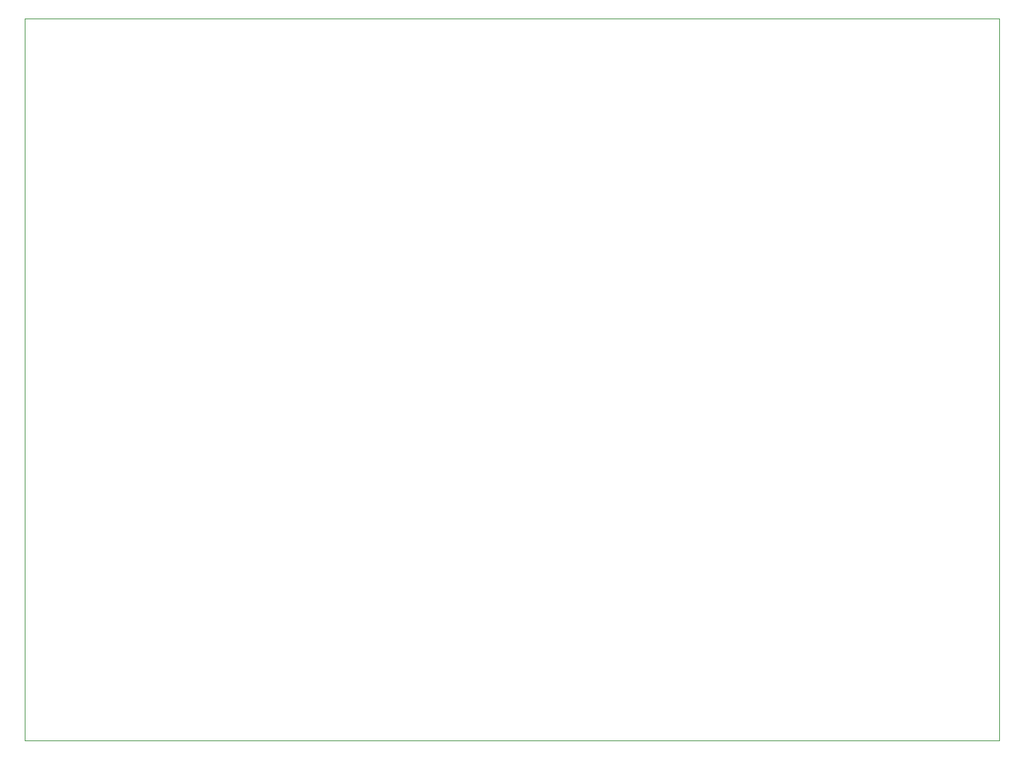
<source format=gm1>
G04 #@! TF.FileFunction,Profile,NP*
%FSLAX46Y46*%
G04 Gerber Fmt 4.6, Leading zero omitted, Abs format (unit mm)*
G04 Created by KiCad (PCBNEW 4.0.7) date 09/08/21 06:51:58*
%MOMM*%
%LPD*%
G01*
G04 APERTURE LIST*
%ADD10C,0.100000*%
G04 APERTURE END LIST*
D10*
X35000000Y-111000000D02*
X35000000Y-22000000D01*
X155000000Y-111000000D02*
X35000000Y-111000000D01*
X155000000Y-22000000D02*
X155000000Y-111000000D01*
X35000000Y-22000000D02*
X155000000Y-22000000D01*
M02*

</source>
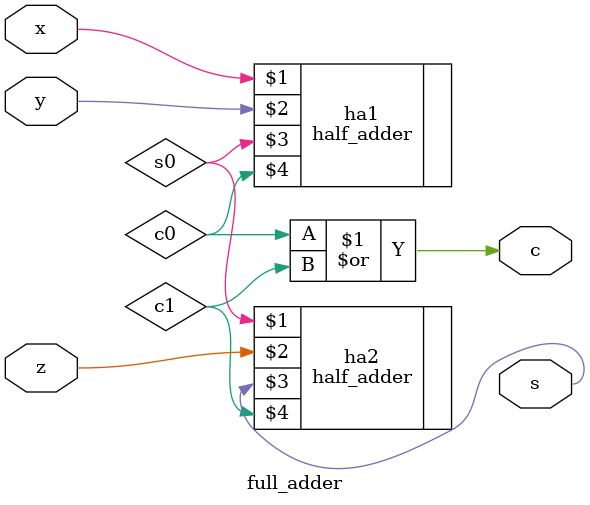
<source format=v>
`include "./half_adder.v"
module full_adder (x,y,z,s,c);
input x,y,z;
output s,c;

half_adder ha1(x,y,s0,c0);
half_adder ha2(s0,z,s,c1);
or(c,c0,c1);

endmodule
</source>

*Task item*
A faithful copy of the records above is needed, with the pictures left out.

*Task response*
<source format=gm1>
G04 #@! TF.FileFunction,Profile,NP*
%FSLAX46Y46*%
G04 Gerber Fmt 4.6, Leading zero omitted, Abs format (unit mm)*
G04 Created by KiCad (PCBNEW 4.0.7) date 09/08/21 06:51:58*
%MOMM*%
%LPD*%
G01*
G04 APERTURE LIST*
%ADD10C,0.100000*%
G04 APERTURE END LIST*
D10*
X35000000Y-111000000D02*
X35000000Y-22000000D01*
X155000000Y-111000000D02*
X35000000Y-111000000D01*
X155000000Y-22000000D02*
X155000000Y-111000000D01*
X35000000Y-22000000D02*
X155000000Y-22000000D01*
M02*

</source>
<source format=v>
`include "./half_adder.v"
module full_adder (x,y,z,s,c);
input x,y,z;
output s,c;

half_adder ha1(x,y,s0,c0);
half_adder ha2(s0,z,s,c1);
or(c,c0,c1);

endmodule
</source>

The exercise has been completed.